- **Task details**: The result should be every line in the data below that carries the string "https".

** Data under study follows **

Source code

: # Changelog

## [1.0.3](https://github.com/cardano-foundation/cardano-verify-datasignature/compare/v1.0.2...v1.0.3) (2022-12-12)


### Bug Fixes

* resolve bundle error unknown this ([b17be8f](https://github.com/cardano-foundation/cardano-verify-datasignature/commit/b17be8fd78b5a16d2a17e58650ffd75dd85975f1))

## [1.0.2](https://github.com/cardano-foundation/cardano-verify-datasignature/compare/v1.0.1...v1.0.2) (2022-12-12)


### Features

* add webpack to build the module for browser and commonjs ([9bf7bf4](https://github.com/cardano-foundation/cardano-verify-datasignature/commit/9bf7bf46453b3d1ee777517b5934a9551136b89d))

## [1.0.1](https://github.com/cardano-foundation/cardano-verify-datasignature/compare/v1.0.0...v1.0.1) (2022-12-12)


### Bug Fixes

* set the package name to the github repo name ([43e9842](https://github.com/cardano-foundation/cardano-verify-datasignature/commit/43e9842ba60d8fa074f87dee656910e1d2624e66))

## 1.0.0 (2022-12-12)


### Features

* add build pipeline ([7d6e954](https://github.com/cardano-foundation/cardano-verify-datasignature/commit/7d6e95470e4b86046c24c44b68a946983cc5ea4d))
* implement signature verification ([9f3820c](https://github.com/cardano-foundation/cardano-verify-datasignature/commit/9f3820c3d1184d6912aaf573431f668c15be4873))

** End of Data under study **

- **Answer space**:
## [1.0.3](https://github.com/cardano-foundation/cardano-verify-datasignature/compare/v1.0.2...v1.0.3) (2022-12-12)
* resolve bundle error unknown this ([b17be8f](https://github.com/cardano-foundation/cardano-verify-datasignature/commit/b17be8fd78b5a16d2a17e58650ffd75dd85975f1))
## [1.0.2](https://github.com/cardano-foundation/cardano-verify-datasignature/compare/v1.0.1...v1.0.2) (2022-12-12)
* add webpack to build the module for browser and commonjs ([9bf7bf4](https://github.com/cardano-foundation/cardano-verify-datasignature/commit/9bf7bf46453b3d1ee777517b5934a9551136b89d))
## [1.0.1](https://github.com/cardano-foundation/cardano-verify-datasignature/compare/v1.0.0...v1.0.1) (2022-12-12)
* set the package name to the github repo name ([43e9842](https://github.com/cardano-foundation/cardano-verify-datasignature/commit/43e9842ba60d8fa074f87dee656910e1d2624e66))
* add build pipeline ([7d6e954](https://github.com/cardano-foundation/cardano-verify-datasignature/commit/7d6e95470e4b86046c24c44b68a946983cc5ea4d))
* implement signature verification ([9f3820c](https://github.com/cardano-foundation/cardano-verify-datasignature/commit/9f3820c3d1184d6912aaf573431f668c15be4873))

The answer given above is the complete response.